Akşener şunları söyledi:

*Bu korkakların bu açıkça dürüstçe mücadele edemeyen korkakların yüzlerine ayna tutmaktır amacım. geçen hafta önünüze bakmayın utanıyorsunuz biliyorum, fosforlu Meral diye bir tag çalışması yapıldı. 

*Bu tag'ın nereden niçin geldiğini beş yıl evvel yol yürüdüğümüz arkadaşlarımız bilirler. Bahçeli, Konya'dan üst kurul delegelerini çağırdı ve orada bana 'Fosforlu Cevriye' dedi. 

*Konyalı iki genç delege bunu tam da kast edildiği manada fahişe olarak algıladılar ve ağlayarak bana geldiler. Ben onlara kast ettikleri gibi olmadığını izah etmeye başladım. 47 doğumlu sayın Bahçeli'nin hepimizin geçmişte abi dediğimiz Bahçeli'nin o çok genç çocukların gözünde yerle bir olmasın diye 
Fosforlu Cevriye'nin fahişe olmadığını sert eli sopalı bir kadın olduğunu söylemek zorunda kaldım. 
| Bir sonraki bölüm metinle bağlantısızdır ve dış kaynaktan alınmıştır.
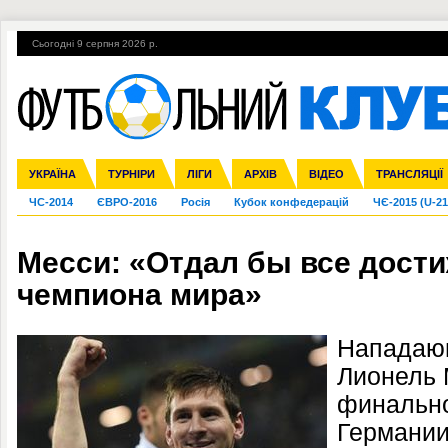
Сьогодні 9 серпня 2026 р.
Гарячі теми
УПЛ, 2-й тур
ВІЙНА
УПЛ-ПЕРЕХОДИ
УКРАЇНА
Збірна
Ліга чемпіонів
Англія
Іспанія
Прем'єр-ліга
ТУРНІРИ
Ліга Європи
Італія
Перша ліга
ЛІГИ
Німеччина
Міжнародні
АРХІВ
Друга ліга
Франція
ВІДЕО
Ліга націй
Кубок України
Інші
ТРАНСЛЯЦІЇ
Ліга конф
ЧС-2014
ЄВРО-2016
Росія
Кубок конфедерацій
ЧЄ-2015 (U-21
Месси: «Отдал бы все дости
чемпиона мира»
Нападаю
Лионель 
финально
Германии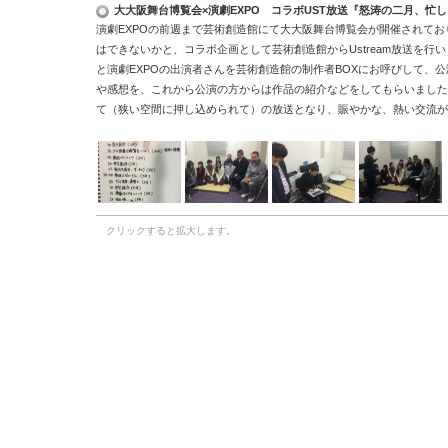
大大阪舞台博覧会×演劇EXPO コラボUST放送『怒涛の二月、忙
演劇
EXPO
の前週まで芸術創造館にて大大阪舞台博覧会が開催されてお
はできないかと、コラボ企画として芸術創造館から
Ustream
放送を行い
と演劇
EXPO
の出演者さんを芸術創造館の制作者
BOX
にお呼びして、公
や感想を、これから公演の方からは作品の紹介などをしてもらいました
て（狭い空間に押し込められて）の放送となり、賑やかな、熱い交流が
クリックすると拡大します。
*Ben onu korurken gelip giden herkese kahkahalar içinde tam bir yıl boyunca bunu söyledi. Sonra sistem yürümeye başladı 19 Haziran'da bir kongre yaptık. Ondan sonra benim 9 aylık erkek torunuma hem de nikâh şahidi olduğu oğlumun 
çocuğuna nesebi gayri sahih dedi. Bunu ifşa ettim ben birilerinin üzerine yıkıldı. Celal Adam isimli İstanbul milletvekili ve 50 doğumlu bu şahıs döndü hepimize bana, buradaki herkese sizin analarınız belli babalarınız belli değil dedi. 

*Burada bir şeye dikkat çekmek istiyorum ben. Bu nasıl bir şuur altıdır bu nasıl bir psikolojidir. Metin Bey mahkemeye verdi. Hâkimler o ara Erdoğan'la el sıkışmışlardı ve hâkimler beraat verdiler. Bu devam etti İsmet Büyükataman isimli bir yaşam formu başından itibaren bana Türk filmlerinden, ki Bahçeli çok meraklıdır, hep o tuhaf Türk filmlerinin tuhaf karakterlerinin isimlerini kullandı. 
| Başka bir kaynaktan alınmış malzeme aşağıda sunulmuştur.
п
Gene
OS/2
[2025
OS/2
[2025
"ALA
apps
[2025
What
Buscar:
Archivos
"DÖNERSEM BU YOLDAN NAMERDİM"

*Madem cumhurbaşkanısın eyvallah bu ülkedeki her kadının namusunun şerefinin garantisi sensin. Can güvenliğinin can güvenliğinin garantisi sensin. Garantisi sensin derken neyi kast ediyorum hakimlerdir savcılardır. 

*Ama sen destek verdin. Trollerin destek verdi. Hepinizi Allah'a havale ediyoruz. Bugün olmazsa Allah'ın önünde hesaplaşacağız sizlerle. Bir kadına bu manada namusu şerefi üzerine iftira atmanın Kuranı kerimde hangi ayetlerle lanetlendiğini biliyorsun. 

*Seni Allah'a şikayet ediyorum sayın Erdoğan. Ölüm olsa da sonunda mücadele etmezsem namerdim. Öldürülsem de tek kişi kalsam da bu mücadeleden dönersem namussuzum, şerefsizim. Bu da Müslüman bir Türk kadınının yeminidir.